Restricting all forms of activity after a concussion is known as “cocooning.” But now new guidelines, written by an international panel of concussion experts and published this month in The British Journal of Sports Medicine, question that practice. Instead of cocooning, the new guidelines suggest that most young athletes should be encouraged to start being physically active within a day or two after the injury. Read more at NYTimes
Controversies have trailed how sports persons should be treated following concussions.
For decades the sports industry refuted claims that minor injuries had any significant impact till Dr Bennet Omalu, a Nigerian physician and forensic pathologist was able to demonstrate that athletes and footballers were prone to a condition called Chronic traumatic encephalopathy (CTE). He reported this after examining brain tissues of footballers that had died suddenly.
It took the sports industry and physicians 7 years to openly acknowledge the link between football and traumatic brain injuries.
His struggle was controversially captured in the film, “Concussion” starring Will Smith in 2015.
A concussion is a form of brain injury that occurs following a blow to the head. Sports that involve contact such football, hockey and basketball have relatively high rates of concussion.
What are the common signs and symptoms of Sports related concussion?

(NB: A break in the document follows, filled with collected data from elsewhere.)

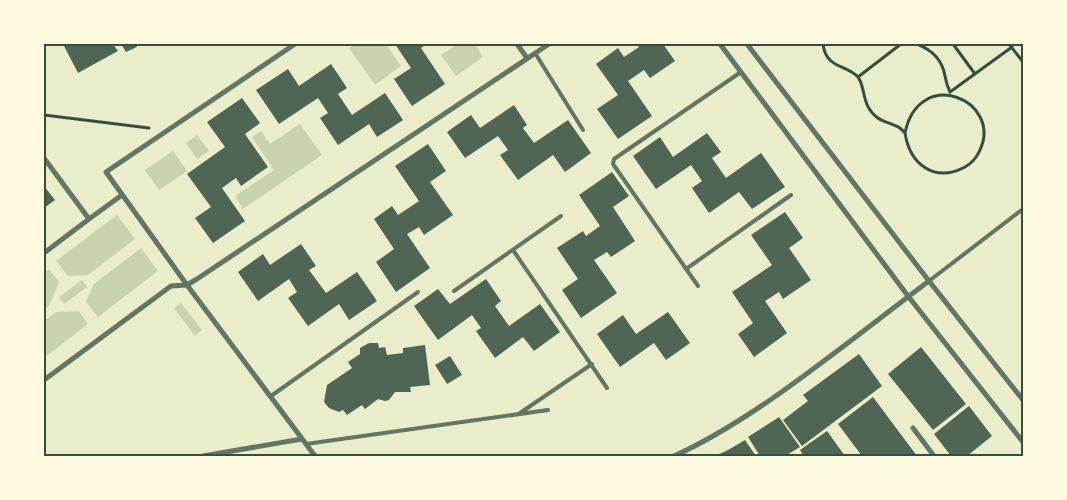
<svg xmlns="http://www.w3.org/2000/svg" width="1067" height="500" viewBox="0 0 1067 500" font-family="Karla,sans-serif">
<style>
.green{fill:#cad2ad}
.building{fill:#4f6655}
.lines{fill:none;stroke-linecap:round;stroke-linejoin:round}
.path{stroke:#344e41;stroke-width:3}
.service{stroke:#617663;stroke-width:4}
.minor{stroke:#617663;stroke-width:5}
.neatline{fill:none;stroke:#344e41;stroke-width:2}
</style>
<rect width="100%" height="100%" fill="#e9edc9"/>
<path class="green" d="M355,44H386L401,66L375,85L349,48Z
M458,44H475L483,57L456,76L441,55Z
M300,124L322,155L243,209L235,196L274,170L252,137L261,131L270,144Z
M197,135L209,151L197,159L186,143Z
M173,151L187,171L159,190L145,170Z
M117,215L135,239L88,275L68,276L56,261Z
M141,248L158,271L98,317L86,302L94,284Z
M49,269L59,282L49,306L44,310V273Z
M82,280L87,287L64,304L59,297Z
M181,303L202,330L195,336L174,308Z
M79,311L88,324L44,358V321L56,312Z"/>
<path class="building" d="M63,44H113L118,51L78,73Z
M121,44H135L137,47L126,52Z
M395,44H427L421,48L445,84L412,106L394,79L411,68Z
M636,44H663L675,61L650,78L644,70L628,81L652,116L618,139L597,109L618,95L596,64L618,48L624,57L639,47Z
M331,64L347,88L338,94L352,115L385,93L403,120L377,137L369,124L338,145L320,118L328,113L318,98L279,124L256,90L288,69L299,86Z
M242,98L260,123L245,134L268,167L241,186L236,178L222,188L245,221L213,243L195,218L211,207L187,174L225,147L207,122Z
M514,105L527,125L523,128L534,143L568,120L591,153L565,172L553,155L518,180L500,155L508,150L498,136L465,158L447,132L471,115L480,128Z
M707,133L721,152L712,158L726,178L761,153L785,187L752,209L739,192L709,213L692,188L702,181L691,165L656,189L633,156L660,137L673,157Z
M428,144L446,171L430,182L453,215L424,235L419,227L407,234L430,268L396,292L376,262L394,249L374,219L392,206L398,215L419,201L395,166Z
M612,172L629,196L613,207L635,241L611,257L607,252L594,260L617,293L581,318L562,290L578,279L557,248L583,231L586,236L600,226L579,195Z
M44,186L55,200L44,208Z
M785,212L803,238L789,248L811,280L783,299L779,292L765,301L787,333L754,357L738,334L753,323L732,292L772,265L751,235Z
M301,244L316,266L309,270L326,293L357,272L377,301L349,320L339,304L308,326L288,298L297,292L289,279L258,301L238,272L263,254L270,265Z
M486,279L501,301L495,306L509,326L540,304L560,332L534,351L523,337L495,358L476,331L481,328L472,315L438,340L414,306L438,289L450,304Z
M668,312L690,343L666,360L654,343L620,367L597,334L623,315L636,334Z
M369,343H378L379,348L385,347L387,355L403,353V348L425,345L430,385L410,387L411,392H395L389,400L385,401L378,399L365,409L362,405L347,415L343,410L339,412L329,408L324,402L327,385L352,368L348,362L360,354V348Z
M921,347L966,404L933,430L888,374Z
M859,354L882,386L802,446L783,420L808,401L803,395Z
M450,356L462,375L447,384L435,365Z
M873,397L917,456H862L838,424Z
M969,406L992,436L967,456H951L934,434Z
M779,417L800,447L785,456H760L748,437Z
M827,431L845,456H804L800,450Z
M745,440L756,456H715L728,450Z"/>
<g class="lines">
<path class="path" d="M823,44C826,69 846,64 858,77C866,88 861,106 878,118C883,122 891,123 896,126C900,127 903,131 905,133C910,165 935,183 965,167C972,163 977,157 980,150C1003,100 919,65 905,133
M917,44C932,50 942,59 945,76C946,82 947,86 950,92
M953,44L975,74
M1009,44L1023,62
M858,77L901,44
M950,92L1012,47
M44,115L149,128"/>
<path class="service" d="M535,53L583,130
M513,250L607,388
M686,269L791,195
M929,281L1023,209
M698,286L613,164L614,159L741,72
M454,291L561,216
M271,396L418,292
M520,413L592,364
M306,444L548,410"/>
<path class="minor" d="M295,44L106,172L187,285L315,456
M517,44L527,58
M720,44L908,296L1023,442
M747,44L929,281L1023,400
M44,158L89,219L122,195
M44,253L89,219
M44,380L171,286L187,285L197,279L549,44
M913,428L934,456
M203,456L302,439
M674,456C710,440 741,420 773,398C826,361 877,320 929,281"/>
</g>
<rect width="1067" height="500" fill="none" stroke="#fefae0" stroke-width="90"/>
<rect x="45" y="45" width="977" height="410" class="neatline"/>
</svg>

Ringing sensation in the ears
Feeling like a fog
Difficulty maintaining balance and gait
Even one of the symptoms above may suggest sports related concussion.

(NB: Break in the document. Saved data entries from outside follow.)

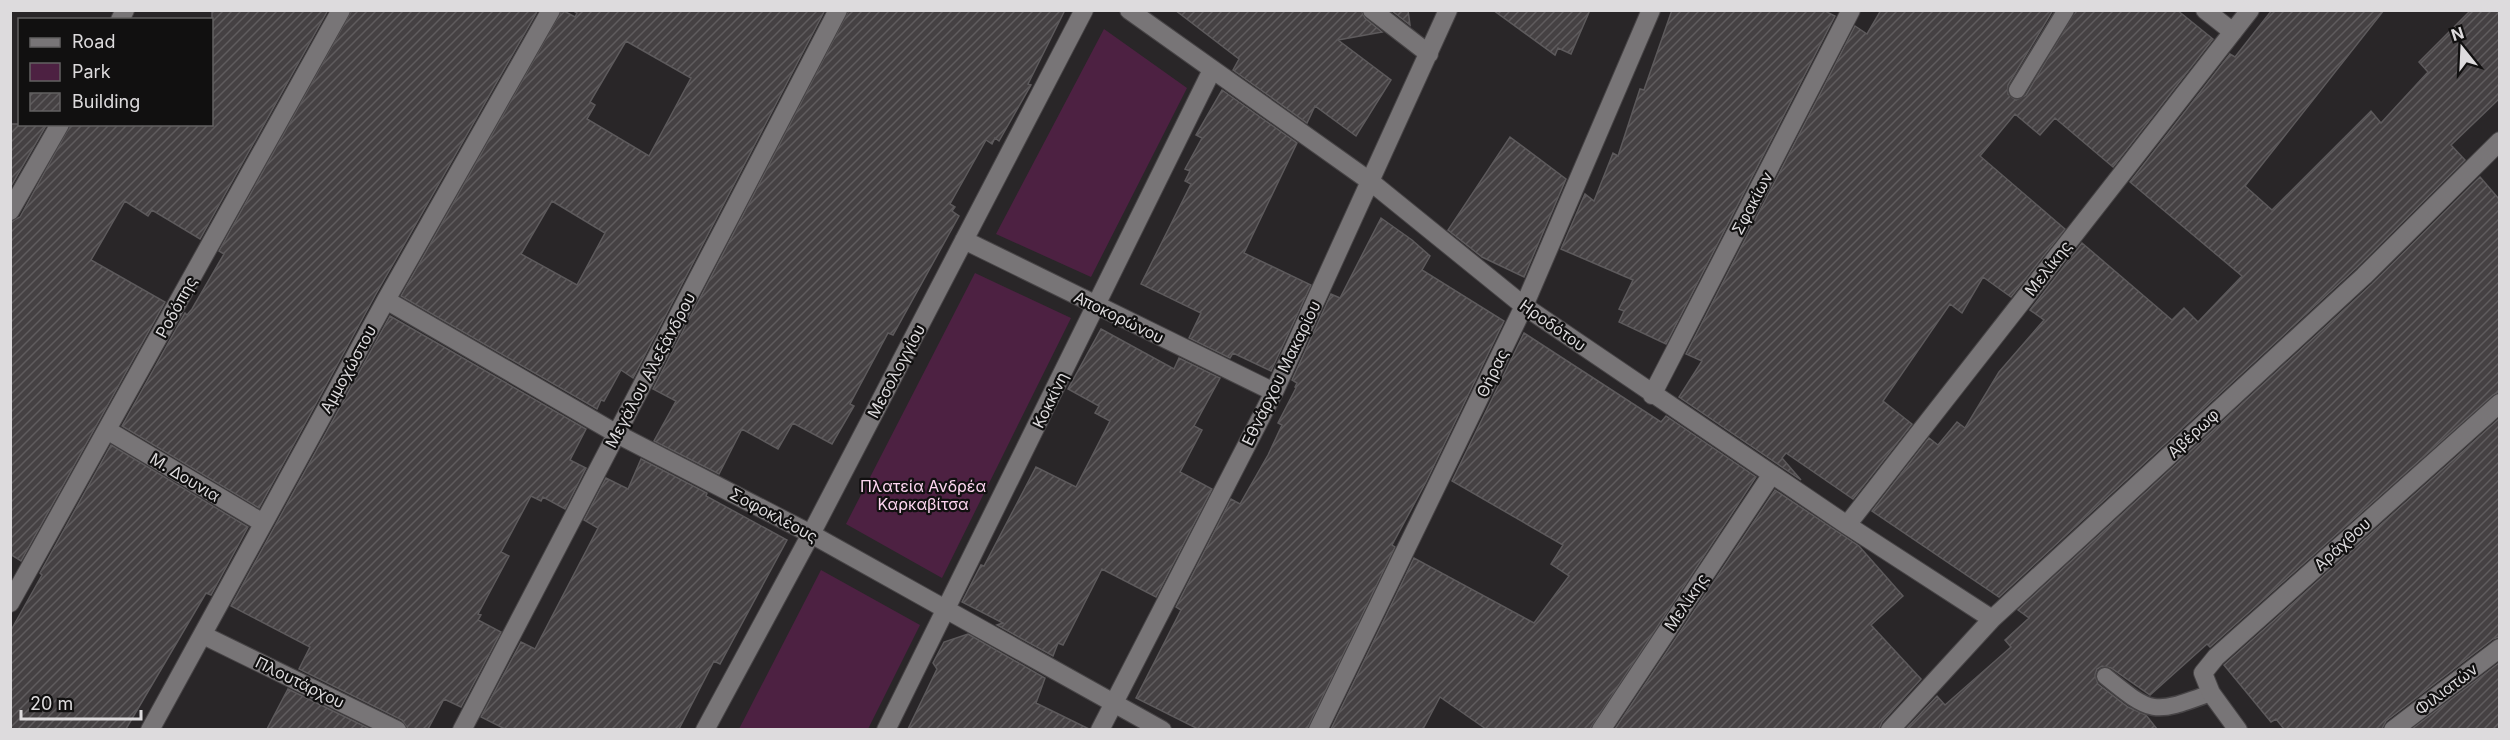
<svg xmlns="http://www.w3.org/2000/svg" width="2510" height="740" font-family="Inter,sans-serif">
  <defs>
    <pattern id="building-hatch" width="6" height="6" patternUnits="userSpaceOnUse" patternTransform="scale(1.5)"><rect width="6" height="6" fill="#454143"/><path d="M-1 1l2-2M0 6l6-6M5 7l2-2" fill="none" stroke="#5f5c5e"/></pattern>
  </defs>
  <rect width="100%" height="100%" fill="#292628"/>
  <path fill="#4d2142" d="M 1104,29 L 1187,88 L 1091,277 L 996,234 Z
    M 975,273 L 1071,318 L 942,578 L 846,524 Z
    M 821,570 L 920,625 L 868,729 L 739,729 Z"/>
  <path fill="url(#building-hatch)" stroke="#5d5a5c" stroke-width="1.5" fill-rule="evenodd" d="M 212,10 L 328,10 L 200,239 L 152,210 L 148,216 L 125,201 L 91,260 L 165,302 L 21,561 L 10,554 L 10,222 L 20,217 L 71,124 L 212,124 Z
    M 352,10 L 538,10 L 376,294 L 259,508 L 122,426 L 185,313 L 187,315 L 192,309 L 224,254 L 219,251 Z
    M 562,10 L 575,17 L 577,13 L 572,10 L 825,10 L 633,378 L 621,370 L 604,401 L 601,400 L 597,409 L 401,296 ZM 626,41 L 691,78 L 649,156 L 587,119 L 595,105 L 590,102 ZM 552,201 L 605,233 L 577,285 L 521,254 Z
    M 849,10 L 1065,10 L 1028,84 L 1031,85 L 999,141 L 995,138 L 992,144 L 986,140 L 950,204 L 955,207 L 952,211 L 959,216 L 893,335 L 888,333 L 850,404 L 854,406 L 832,444 L 793,423 L 778,449 L 742,429 L 719,474 L 654,441 L 676,401 L 653,389 Z
    M 1175,10 L 1361,10 L 1365,18 L 1382,32 L 1338,40 L 1391,80 L 1356,136 L 1315,106 L 1307,123 L 1233,70 L 1239,59 Z
    M 1391,10 L 1408,10 L 1410,25 Z
    M 1493,10 L 1590,10 L 1571,54 L 1558,48 L 1555,55 Z
    M 1672,10 L 1823,10 L 1835,16 L 1666,344 L 1619,322 L 1624,311 L 1619,309 L 1633,280 L 1561,249 L 1585,194 L 1594,201 L 1613,153 L 1618,156 L 1640,89 L 1644,90 Z
    M 1881,10 L 2053,10 L 2008,85 L 2008,94 L 2016,100 L 2026,95 L 2076,10 L 2177,10 L 2213,39 L 2113,167 L 2055,118 L 2040,135 L 2015,114 L 1980,156 L 2065,229 L 2011,297 L 1983,277 L 1962,313 L 1950,304 L 1883,401 L 1912,424 L 1853,499 L 1786,453 L 1782,458 L 1801,480 L 1679,397 L 1702,361 L 1686,354 L 1855,26 L 1867,34 Z
    M 2272,10 L 2384,10 L 2245,186 L 2272,210 L 2371,111 L 2381,123 L 2428,72 L 2419,62 L 2471,10 L 2499,10 L 2499,99 L 2451,145 L 2465,160 L 2356,268 L 1999,597 L 1872,511 L 1929,438 L 1938,445 L 1957,422 L 1965,428 L 1999,372 L 2044,320 L 2030,310 L 2082,243 L 2172,320 L 2184,308 L 2198,322 L 2242,276 L 2130,182 L 2230,54 L 2235,57 Z
    M 1222,90 L 1297,143 L 1244,253 L 1311,285 L 1271,371 L 1233,353 L 1230,358 L 1189,338 L 1201,313 L 1141,284 L 1191,184 L 1185,181 L 1190,171 L 1185,169 L 1202,138 L 1196,135 Z
    M 10,124 L 47,124 L 10,188 Z
    M 1510,137 L 1566,179 L 1524,277 L 1482,257 L 1448,230 Z
    M 2480,177 L 2499,199 L 2499,392 L 2493,395 L 2210,647 L 2207,644 L 2150,695 L 2111,668 L 2102,666 L 2097,669 L 2095,675 L 2098,684 L 2128,707 L 2146,715 L 2157,729 L 1906,729 L 1937,696 L 1945,705 L 2011,647 L 2005,640 L 2029,618 L 2018,610 L 2372,284 Z
    M 1381,218 L 1412,240 L 1430,256 L 1422,270 L 1504,321 L 1426,482 L 1392,545 L 1395,547 L 1307,729 L 1198,729 L 1136,698 L 1181,610 L 1176,607 L 1231,499 L 1240,504 L 1268,455 L 1282,425 L 1278,423 L 1296,388 L 1295,387 L 1297,383 L 1292,380 L 1331,294 L 1340,298 Z
    M 390,316 L 586,429 L 570,460 L 586,468 L 565,509 L 543,497 L 541,501 L 531,496 L 501,552 L 509,556 L 478,614 L 481,615 L 478,620 L 501,632 L 461,707 L 444,699 L 428,729 L 408,729 L 402,720 L 299,669 L 310,647 L 231,606 Z
    M 1101,329 L 1174,369 L 1179,358 L 1220,378 L 1194,426 L 1202,430 L 1180,472 L 1212,489 L 1156,597 L 1102,569 L 1063,645 L 1058,643 L 1053,656 L 997,625 L 1003,623 L 962,602 L 981,565 L 984,566 L 1036,467 L 1076,487 L 1110,421 L 1095,413 L 1099,406 L 1068,389 Z
    M 1524,333 L 1661,422 L 1666,416 L 1756,477 L 1590,729 L 1486,729 L 1440,697 L 1423,729 L 1331,729 L 1414,558 L 1534,623 L 1569,576 L 1551,564 L 1563,545 L 1452,481 Z
    M 2499,419 L 2499,637 L 2493,639 L 2386,721 L 2382,729 L 2284,729 L 2276,719 L 2271,722 L 2224,665 Z
    M 111,445 L 248,527 L 211,595 L 206,593 L 126,729 L 10,729 L 10,632 L 42,575 L 40,573 Z
    M 641,459 L 707,493 L 706,496 L 787,540 L 720,664 L 714,661 L 679,729 L 505,729 L 481,717 L 521,642 L 535,649 L 598,528 L 584,520 L 606,478 L 628,489 Z
    M 1775,490 L 1859,546 L 1903,596 L 1871,625 L 1921,679 L 1882,722 L 1879,729 L 1615,729 Z
    M 968,634 L 1045,678 L 1036,703 L 1089,729 L 908,729 L 937,669 L 933,663 L 944,642 Z
    M 2499,663 L 2499,729 L 2412,729 Z
    M 288,689 L 370,729 L 267,729 Z"/>
  <g fill="none" stroke-linecap="round" stroke-linejoin="round">
    <g stroke="#474446" stroke-width="19">
      <path id="lane" d="M 2017,90 L 2066,10
        M 2105,676 C 2153,715 2153,714 2211,693"/>
    </g>
    <g stroke="#474446" stroke-width="20">
      <path id="street" d="M 1129,10 L 1371,182 L 1524,306 L 1847,525 L 1992,619
        M 1372,10 L 1429,54
        M 2205,10 L 2233,32
        M 120,20 L 125,10
        M 10,211 L 60,124
        M 964,240 L 1274,392
        M 386,300 L 617,434 L 811,534 L 1162,730
        M 1652,395 L 1851,10
        M 107,430 L 263,523
        M 1847,525 L 2250,10
        M 10,603 L 341,10
        M 203,635 L 397,730
        M 150,730 L 386,300 L 551,10
        M 462,730 L 838,10
        M 705,730 L 811,534 L 1084,10
        M 886,730 L 1212,70
        M 1100,730 L 1274,392 L 1448,10
        M 1318,730 L 1524,306 L 1651,10
        M 1601,730 L 1772,474
        M 1890,730 L 1992,619 L 2364,276 L 2500,141
        M 2238,730 L 2211,693 L 2203,673 L 2216,657 L 2500,403
        M 2393,730 L 2500,648"/>
    </g>
    <use href="#lane" stroke="#787577" stroke-width="16"/>
    <use href="#street" stroke="#787577" stroke-width="18"/>
  </g>
  <g text-anchor="middle" dominant-baseline="central" stroke-width="4.5" stroke-linejoin="round" paint-order="stroke">
    <g font-size="16" fill="#dddbdd" stroke="#111010">
      <text transform="translate(1752 203) rotate(-62)">Σφακίων</text>
      <text transform="translate(2048 268) rotate(-52)">Μελίκης</text>
      <text transform="translate(176 307) rotate(-61)">Ροδόπης</text>
      <text transform="translate(1119 317) rotate(26)">Αποκορώνου</text>
      <text transform="translate(1553 325) rotate(35)">Ηροδότου</text>
      <text transform="translate(348 369) rotate(-61)">Αμμοχώστου</text>
      <text transform="translate(650 370) rotate(-62)">Μεγάλου Αλεξάνδρου</text>
      <text transform="translate(896 371) rotate(-62)">Μεσολογγίου</text>
      <text transform="translate(1281 373) rotate(-64)">Εθνάρχου Μακαρίου</text>
      <text transform="translate(1492 373) rotate(-64)">Θήρας</text>
      <text transform="translate(1050 400) rotate(-64)">Κοκκίνη</text>
      <text transform="translate(2193 433) rotate(-43)">Αβέρωφ</text>
      <text transform="translate(185 477) rotate(31)">Μ. Δουνια</text>
      <text transform="translate(774 515) rotate(28)">Σοφοκλέους</text>
      <text transform="translate(2342 544) rotate(-42)">Αράχθου</text>
      <text transform="translate(1686 602) rotate(-56)">Μελίκης</text>
      <text transform="translate(300 682) rotate(26)">Πλουτάρχου</text>
      <text transform="translate(2446 689) rotate(-37)">Φιλιατών</text>
    </g>
    <g font-size="16" fill="#fed6f1" stroke="#111010">
      <text x="923" y="486">Πλατεία Ανδρέα<tspan x="923" dy="18">Καρκαβίτσα</tspan></text>
    </g>
  </g>
  <rect width="2510" height="740" fill="none" stroke="#dddbdd" stroke-width="24"/>
  <rect x="18" y="18" width="195" height="108" fill="#111010" stroke="#636162" stroke-width="1.5"/>
  <rect x="30" y="38" width="30" height="9" fill="#787577" stroke="#636162" stroke-width="1.5"/>
  <text x="72" y="48" font-size="18" fill="#dddbdd">Road</text>
  <rect x="30" y="63" width="30" height="18" fill="#4d2142" stroke="#636162" stroke-width="1.5"/>
  <text x="72" y="78" font-size="18" fill="#dddbdd">Park</text>
  <rect x="30" y="93" width="30" height="18" fill="url(#building-hatch)" stroke="#636162" stroke-width="1.5"/>
  <text x="72" y="108" font-size="18" fill="#dddbdd">Building</text>
  <g transform="translate(2462 48) rotate(342)" stroke="#111010" stroke-width="4.5" paint-order="stroke">
  <path d="M0-4.5L10 22L0 15L-10 22Z" fill="#dddbdd"/>
  <text y="-9" font-size="16" font-weight="bold" text-anchor="middle" fill="#dddbdd">N</text>
  </g>
  <path d="M21 710v9h120v-9" fill="none" stroke="#dddbdd" stroke-width="3"/>
  <text x="30" y="710" font-size="18" fill="#dddbdd" stroke="#111010" stroke-width="4.5" paint-order="stroke">20 m</text>
</svg>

Because these symptoms are usually transient, several players are allowed to resume play without proper evaluation. This is now considered unsafe because complications may occur long after the injuries.
” A player with diagnosed Sport Related Concussion should not be allowed to return to play on the day of injury.”
Based on recent guidelines, all players that experience concussion s should rest for 24 to 48 hours before a gradual return to physical activities. Serial monitoring should continue for 3 to 5 days.
Limited rest coupled with minimal exercise was found to facilitate better recovery than prolonged rest.
What factors guide recovery?
According the consensus,
”The strongest and most consistent predictor of slower recovery from Sports Related concussion is the severity of a person’s initial symptoms in the first day, or initial few days, after injury. Conversely, and importantly, having a low level of symptoms in the first day after injury is a favourable prognostic indicator.”
Information on sports related concussion is especially important to players, coaches, parents, football fans, clubs who may want to insist that the game should go on when the stakes are high.